### ASSIGNED TASK:
How do the lines below between the ones holding "intense. Not surprisingly, returns" and "smaller by about", inclusive, read? Give them again exactly, with no other lines.

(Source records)
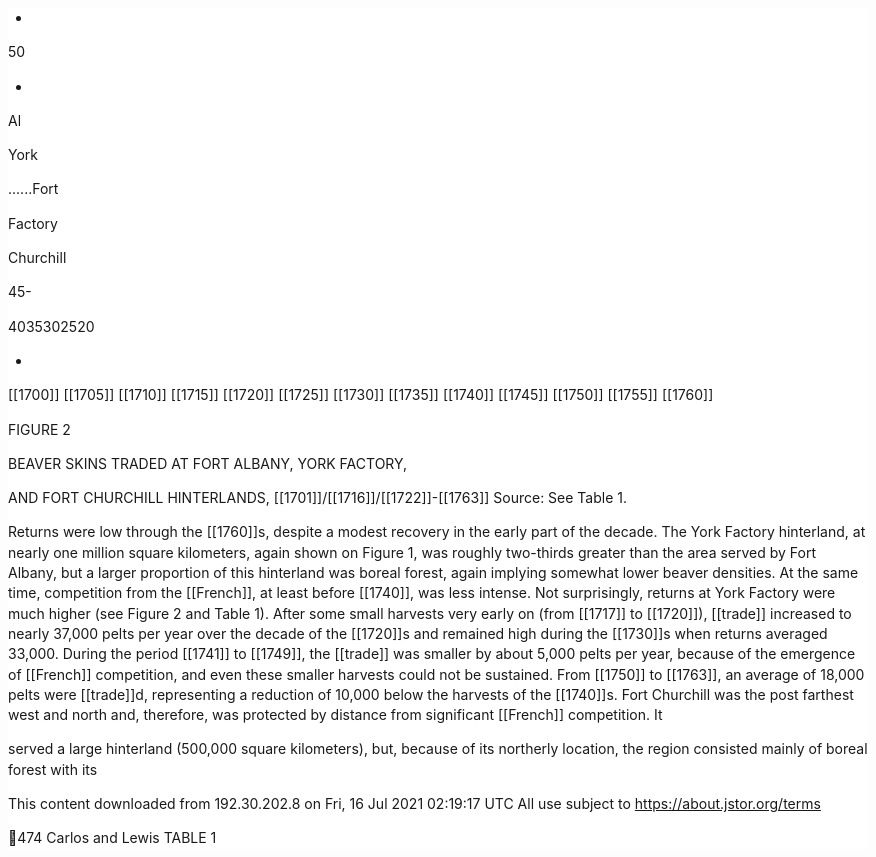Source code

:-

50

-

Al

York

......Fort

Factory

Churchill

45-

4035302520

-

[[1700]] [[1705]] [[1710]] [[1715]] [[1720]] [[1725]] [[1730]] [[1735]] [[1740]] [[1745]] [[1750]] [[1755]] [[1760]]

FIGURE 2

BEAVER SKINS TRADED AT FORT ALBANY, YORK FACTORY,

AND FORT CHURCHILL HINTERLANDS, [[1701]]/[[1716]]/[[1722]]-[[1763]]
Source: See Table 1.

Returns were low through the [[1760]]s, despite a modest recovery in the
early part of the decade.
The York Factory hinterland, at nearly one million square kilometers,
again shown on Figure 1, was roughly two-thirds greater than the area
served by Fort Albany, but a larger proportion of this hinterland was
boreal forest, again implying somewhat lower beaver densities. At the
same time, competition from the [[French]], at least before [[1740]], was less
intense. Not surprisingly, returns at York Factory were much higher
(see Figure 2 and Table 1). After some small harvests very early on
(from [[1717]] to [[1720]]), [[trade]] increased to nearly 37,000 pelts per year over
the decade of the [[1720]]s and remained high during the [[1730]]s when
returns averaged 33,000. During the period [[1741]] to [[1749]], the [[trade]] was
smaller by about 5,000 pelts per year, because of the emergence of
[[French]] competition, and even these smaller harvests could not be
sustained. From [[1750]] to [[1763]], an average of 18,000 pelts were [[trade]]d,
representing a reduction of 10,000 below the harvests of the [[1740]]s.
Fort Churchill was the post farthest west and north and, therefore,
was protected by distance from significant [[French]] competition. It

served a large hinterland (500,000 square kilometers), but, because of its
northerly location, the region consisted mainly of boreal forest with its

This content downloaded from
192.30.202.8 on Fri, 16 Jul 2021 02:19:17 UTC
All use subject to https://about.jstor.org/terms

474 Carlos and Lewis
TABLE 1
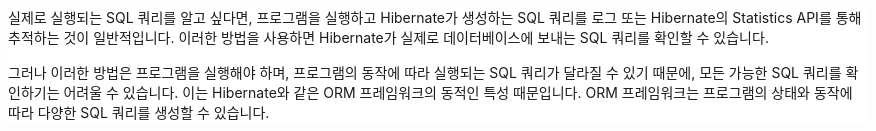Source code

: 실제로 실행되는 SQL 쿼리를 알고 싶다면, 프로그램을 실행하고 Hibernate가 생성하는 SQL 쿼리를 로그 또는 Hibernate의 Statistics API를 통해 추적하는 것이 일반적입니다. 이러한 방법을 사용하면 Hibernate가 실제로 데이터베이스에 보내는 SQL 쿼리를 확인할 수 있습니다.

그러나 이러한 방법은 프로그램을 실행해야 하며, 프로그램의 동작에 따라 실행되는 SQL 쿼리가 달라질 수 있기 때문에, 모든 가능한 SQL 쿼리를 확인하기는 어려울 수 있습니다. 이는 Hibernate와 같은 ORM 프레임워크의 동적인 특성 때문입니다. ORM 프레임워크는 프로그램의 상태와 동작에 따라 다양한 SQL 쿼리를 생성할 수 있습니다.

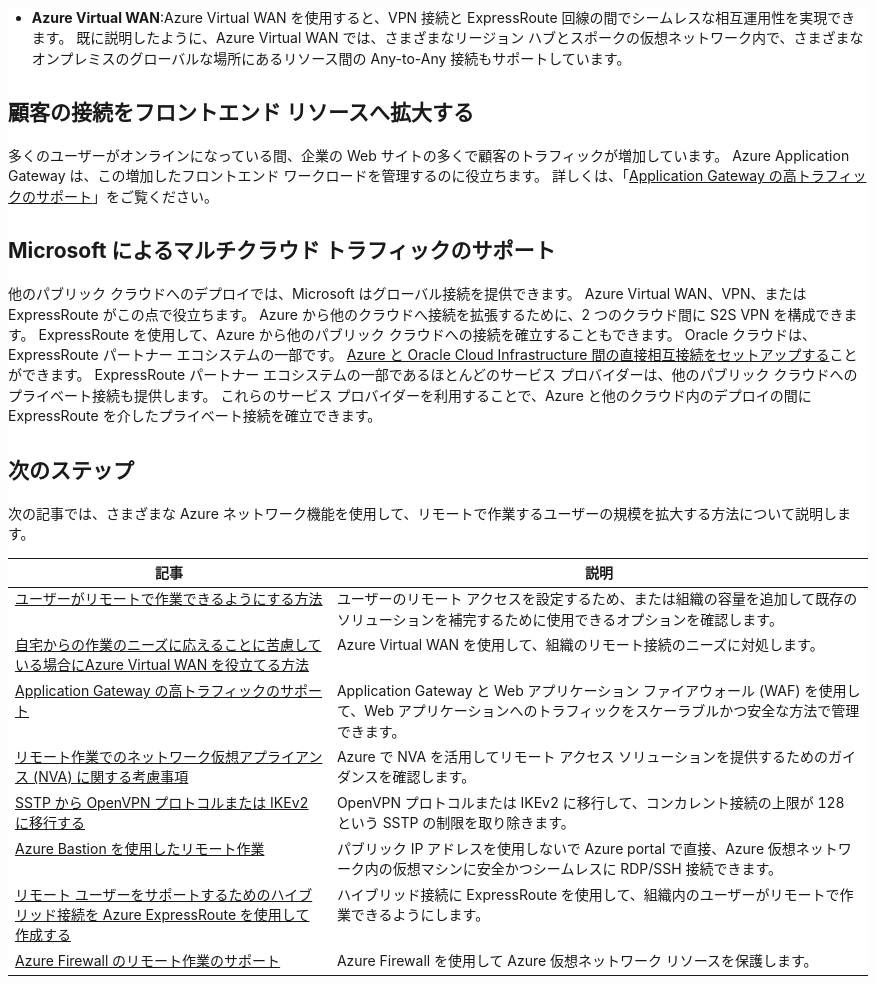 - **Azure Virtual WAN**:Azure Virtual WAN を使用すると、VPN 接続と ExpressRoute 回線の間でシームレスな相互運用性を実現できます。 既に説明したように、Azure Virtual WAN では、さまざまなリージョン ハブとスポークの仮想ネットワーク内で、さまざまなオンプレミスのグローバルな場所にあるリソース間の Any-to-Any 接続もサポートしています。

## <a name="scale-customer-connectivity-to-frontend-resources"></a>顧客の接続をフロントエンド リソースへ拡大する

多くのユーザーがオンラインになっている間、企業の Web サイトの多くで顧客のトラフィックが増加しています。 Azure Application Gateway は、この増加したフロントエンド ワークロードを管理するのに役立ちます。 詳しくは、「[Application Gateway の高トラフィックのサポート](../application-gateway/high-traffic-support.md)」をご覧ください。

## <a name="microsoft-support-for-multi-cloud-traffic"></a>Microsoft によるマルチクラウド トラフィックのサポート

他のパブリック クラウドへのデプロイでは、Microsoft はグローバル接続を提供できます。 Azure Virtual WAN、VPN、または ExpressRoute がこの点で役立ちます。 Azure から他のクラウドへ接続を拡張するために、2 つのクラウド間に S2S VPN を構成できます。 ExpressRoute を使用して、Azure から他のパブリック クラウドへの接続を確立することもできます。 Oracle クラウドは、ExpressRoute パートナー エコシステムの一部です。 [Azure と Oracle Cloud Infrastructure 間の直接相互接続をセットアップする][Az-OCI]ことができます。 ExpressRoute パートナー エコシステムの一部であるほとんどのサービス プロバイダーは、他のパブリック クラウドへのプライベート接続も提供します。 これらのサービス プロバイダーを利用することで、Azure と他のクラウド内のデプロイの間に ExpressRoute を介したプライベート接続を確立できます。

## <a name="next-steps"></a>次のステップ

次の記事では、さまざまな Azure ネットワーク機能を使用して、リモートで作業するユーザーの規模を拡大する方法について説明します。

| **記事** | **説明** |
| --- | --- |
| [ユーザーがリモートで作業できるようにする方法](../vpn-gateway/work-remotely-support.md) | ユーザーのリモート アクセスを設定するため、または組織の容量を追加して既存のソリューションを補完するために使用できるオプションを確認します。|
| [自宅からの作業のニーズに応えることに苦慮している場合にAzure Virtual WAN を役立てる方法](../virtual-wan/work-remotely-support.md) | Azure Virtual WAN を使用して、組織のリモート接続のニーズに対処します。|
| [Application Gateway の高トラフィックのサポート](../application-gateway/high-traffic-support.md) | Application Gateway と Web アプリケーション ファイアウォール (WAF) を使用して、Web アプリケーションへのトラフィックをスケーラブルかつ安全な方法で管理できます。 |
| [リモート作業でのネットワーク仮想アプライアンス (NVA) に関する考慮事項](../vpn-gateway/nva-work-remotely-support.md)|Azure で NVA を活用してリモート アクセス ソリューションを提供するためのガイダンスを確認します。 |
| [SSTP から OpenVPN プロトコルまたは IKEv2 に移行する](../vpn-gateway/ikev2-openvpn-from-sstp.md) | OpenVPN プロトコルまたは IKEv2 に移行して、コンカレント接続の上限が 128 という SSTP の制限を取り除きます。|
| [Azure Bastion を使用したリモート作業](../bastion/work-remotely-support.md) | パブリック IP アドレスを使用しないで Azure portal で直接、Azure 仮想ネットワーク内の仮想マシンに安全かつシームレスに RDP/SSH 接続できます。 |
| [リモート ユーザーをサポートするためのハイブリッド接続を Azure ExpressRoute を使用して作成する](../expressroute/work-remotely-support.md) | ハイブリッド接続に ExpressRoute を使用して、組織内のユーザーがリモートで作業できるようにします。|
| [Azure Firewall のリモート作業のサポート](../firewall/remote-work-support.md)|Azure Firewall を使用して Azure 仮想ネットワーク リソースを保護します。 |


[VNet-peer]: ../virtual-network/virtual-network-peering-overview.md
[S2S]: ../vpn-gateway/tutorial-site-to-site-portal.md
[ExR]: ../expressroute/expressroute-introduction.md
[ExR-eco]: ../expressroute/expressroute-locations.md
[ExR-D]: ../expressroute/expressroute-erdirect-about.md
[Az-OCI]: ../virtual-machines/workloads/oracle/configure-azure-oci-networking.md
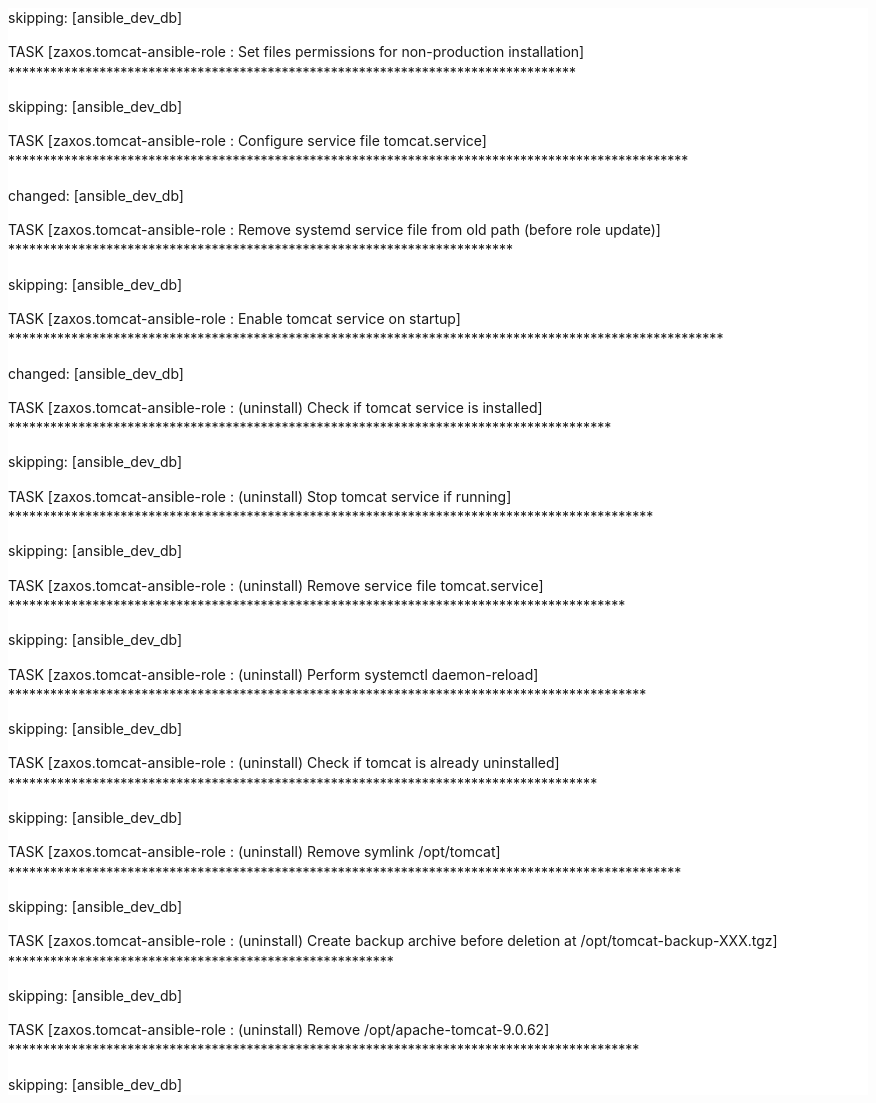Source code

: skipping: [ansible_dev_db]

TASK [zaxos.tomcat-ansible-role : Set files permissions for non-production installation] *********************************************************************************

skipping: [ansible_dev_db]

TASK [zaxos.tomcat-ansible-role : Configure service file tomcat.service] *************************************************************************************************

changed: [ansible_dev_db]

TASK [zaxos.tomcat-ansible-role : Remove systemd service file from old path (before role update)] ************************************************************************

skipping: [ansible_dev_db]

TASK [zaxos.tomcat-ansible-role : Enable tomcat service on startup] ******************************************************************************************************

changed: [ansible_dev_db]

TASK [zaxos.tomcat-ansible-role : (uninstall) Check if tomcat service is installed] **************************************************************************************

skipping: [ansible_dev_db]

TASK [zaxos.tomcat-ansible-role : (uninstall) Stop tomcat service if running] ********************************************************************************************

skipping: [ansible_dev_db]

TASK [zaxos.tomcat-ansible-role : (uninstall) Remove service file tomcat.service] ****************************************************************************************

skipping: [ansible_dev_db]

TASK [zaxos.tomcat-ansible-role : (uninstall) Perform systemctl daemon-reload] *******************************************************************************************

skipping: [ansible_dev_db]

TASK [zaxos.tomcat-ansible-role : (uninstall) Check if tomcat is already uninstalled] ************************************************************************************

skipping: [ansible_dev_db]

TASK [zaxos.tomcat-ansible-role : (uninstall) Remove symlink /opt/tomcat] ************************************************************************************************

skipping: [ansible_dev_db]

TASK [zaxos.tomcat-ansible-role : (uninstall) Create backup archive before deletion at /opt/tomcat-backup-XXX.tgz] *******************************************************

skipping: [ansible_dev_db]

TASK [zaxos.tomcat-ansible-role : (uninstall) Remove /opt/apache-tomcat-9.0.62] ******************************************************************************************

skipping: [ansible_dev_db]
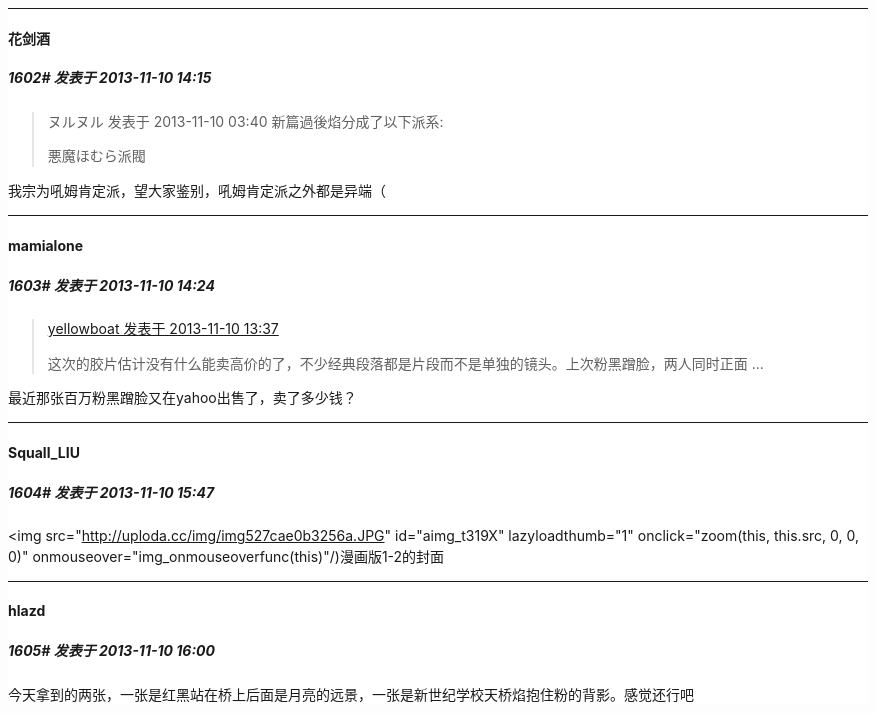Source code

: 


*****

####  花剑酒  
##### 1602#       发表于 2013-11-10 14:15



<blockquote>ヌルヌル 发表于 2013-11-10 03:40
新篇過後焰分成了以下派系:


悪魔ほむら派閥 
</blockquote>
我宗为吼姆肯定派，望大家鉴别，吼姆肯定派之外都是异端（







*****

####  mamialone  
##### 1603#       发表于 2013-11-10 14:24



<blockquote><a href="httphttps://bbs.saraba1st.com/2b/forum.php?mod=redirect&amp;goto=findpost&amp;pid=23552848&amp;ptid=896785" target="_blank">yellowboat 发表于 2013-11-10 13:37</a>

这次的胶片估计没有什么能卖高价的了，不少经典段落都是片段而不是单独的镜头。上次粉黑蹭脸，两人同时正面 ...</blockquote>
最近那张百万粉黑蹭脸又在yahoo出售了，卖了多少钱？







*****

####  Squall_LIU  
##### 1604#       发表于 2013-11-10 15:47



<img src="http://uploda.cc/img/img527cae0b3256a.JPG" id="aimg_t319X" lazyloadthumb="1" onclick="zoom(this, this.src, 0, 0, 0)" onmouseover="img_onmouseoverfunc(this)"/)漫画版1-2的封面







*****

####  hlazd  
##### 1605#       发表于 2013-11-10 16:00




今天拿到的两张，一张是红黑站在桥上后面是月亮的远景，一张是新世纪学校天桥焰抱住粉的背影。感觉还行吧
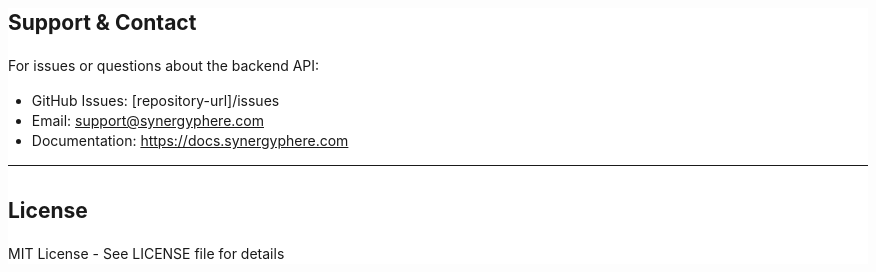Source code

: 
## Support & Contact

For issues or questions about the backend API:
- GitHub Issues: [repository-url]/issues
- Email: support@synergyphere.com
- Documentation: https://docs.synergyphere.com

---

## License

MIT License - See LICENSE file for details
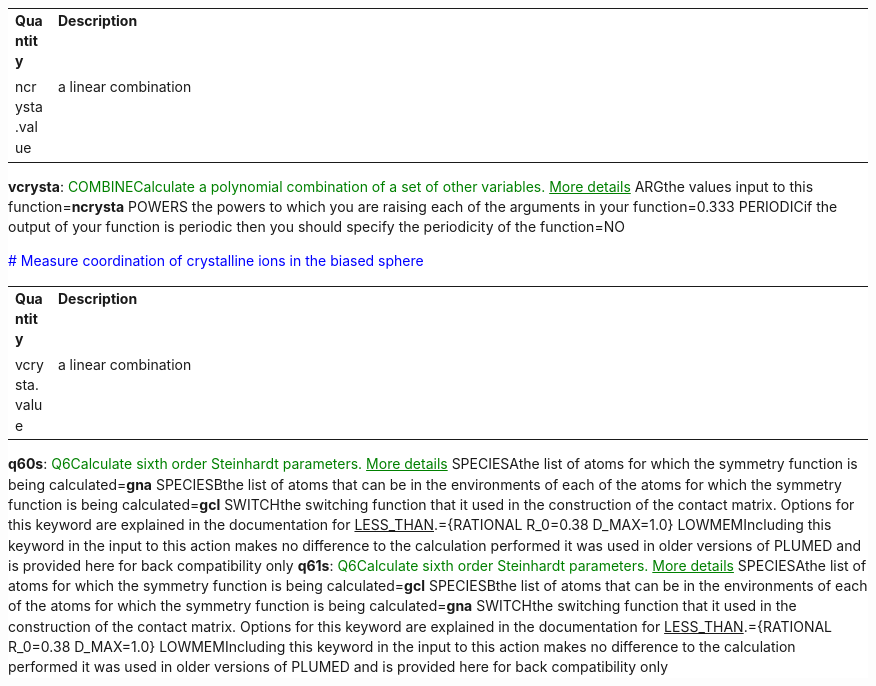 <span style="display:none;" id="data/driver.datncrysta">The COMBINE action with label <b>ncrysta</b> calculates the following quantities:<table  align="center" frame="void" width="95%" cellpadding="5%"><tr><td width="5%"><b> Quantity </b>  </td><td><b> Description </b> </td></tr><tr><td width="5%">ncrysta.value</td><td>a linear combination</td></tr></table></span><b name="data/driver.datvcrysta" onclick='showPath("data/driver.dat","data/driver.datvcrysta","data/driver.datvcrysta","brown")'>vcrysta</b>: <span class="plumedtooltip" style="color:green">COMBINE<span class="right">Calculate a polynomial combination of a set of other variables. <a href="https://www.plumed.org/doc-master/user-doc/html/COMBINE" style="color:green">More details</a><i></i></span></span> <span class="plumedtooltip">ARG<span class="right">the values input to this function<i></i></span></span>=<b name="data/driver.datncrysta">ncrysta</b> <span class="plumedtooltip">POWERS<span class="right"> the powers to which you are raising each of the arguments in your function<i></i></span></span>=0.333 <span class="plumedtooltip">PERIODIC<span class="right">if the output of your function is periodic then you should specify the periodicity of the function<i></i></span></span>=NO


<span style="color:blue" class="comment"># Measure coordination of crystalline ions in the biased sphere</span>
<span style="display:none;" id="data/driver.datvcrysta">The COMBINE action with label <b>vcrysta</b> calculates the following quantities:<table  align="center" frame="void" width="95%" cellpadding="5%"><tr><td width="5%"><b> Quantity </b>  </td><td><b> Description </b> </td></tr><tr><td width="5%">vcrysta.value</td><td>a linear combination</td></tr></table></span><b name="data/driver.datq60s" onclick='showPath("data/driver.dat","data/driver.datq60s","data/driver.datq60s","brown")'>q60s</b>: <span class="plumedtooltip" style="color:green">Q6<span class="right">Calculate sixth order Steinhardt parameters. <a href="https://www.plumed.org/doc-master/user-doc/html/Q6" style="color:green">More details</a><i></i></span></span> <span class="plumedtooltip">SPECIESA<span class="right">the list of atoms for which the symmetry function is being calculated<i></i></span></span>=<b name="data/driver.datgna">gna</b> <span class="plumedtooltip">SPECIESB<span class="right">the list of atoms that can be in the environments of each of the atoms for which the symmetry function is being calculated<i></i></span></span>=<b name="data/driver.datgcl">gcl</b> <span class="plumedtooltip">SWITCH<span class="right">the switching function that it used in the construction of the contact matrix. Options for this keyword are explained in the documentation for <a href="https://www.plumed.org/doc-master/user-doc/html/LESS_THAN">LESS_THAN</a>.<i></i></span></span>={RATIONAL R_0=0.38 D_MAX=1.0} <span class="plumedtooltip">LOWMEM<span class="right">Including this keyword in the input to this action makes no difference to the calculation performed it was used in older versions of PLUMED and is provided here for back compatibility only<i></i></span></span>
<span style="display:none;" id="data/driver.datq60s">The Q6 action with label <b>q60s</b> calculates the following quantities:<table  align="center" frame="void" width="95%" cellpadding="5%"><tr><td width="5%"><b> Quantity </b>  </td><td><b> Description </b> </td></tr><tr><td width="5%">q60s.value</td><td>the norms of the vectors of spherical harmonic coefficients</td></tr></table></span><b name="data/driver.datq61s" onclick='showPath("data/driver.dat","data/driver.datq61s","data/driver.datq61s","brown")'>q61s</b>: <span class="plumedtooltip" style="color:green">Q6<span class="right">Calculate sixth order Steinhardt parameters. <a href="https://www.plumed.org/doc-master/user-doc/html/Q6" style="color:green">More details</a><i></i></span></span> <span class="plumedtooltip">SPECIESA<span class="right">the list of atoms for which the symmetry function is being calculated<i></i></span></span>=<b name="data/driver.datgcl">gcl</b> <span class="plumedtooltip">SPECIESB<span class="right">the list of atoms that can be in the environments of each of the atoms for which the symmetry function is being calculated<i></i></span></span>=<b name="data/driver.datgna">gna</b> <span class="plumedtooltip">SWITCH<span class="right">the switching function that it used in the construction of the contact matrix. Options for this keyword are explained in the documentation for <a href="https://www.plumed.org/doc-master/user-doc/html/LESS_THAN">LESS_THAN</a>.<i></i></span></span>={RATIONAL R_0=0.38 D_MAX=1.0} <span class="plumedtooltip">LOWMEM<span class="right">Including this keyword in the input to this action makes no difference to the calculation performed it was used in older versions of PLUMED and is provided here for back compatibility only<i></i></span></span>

### ANSWER AREA:
intense. Not surprisingly, returns at York Factory were much higher
(see Figure 2 and Table 1). After some small harvests very early on
(from [[1717]] to [[1720]]), [[trade]] increased to nearly 37,000 pelts per year over
the decade of the [[1720]]s and remained high during the [[1730]]s when
returns averaged 33,000. During the period [[1741]] to [[1749]], the [[trade]] was
smaller by about 5,000 pelts per year, because of the emergence of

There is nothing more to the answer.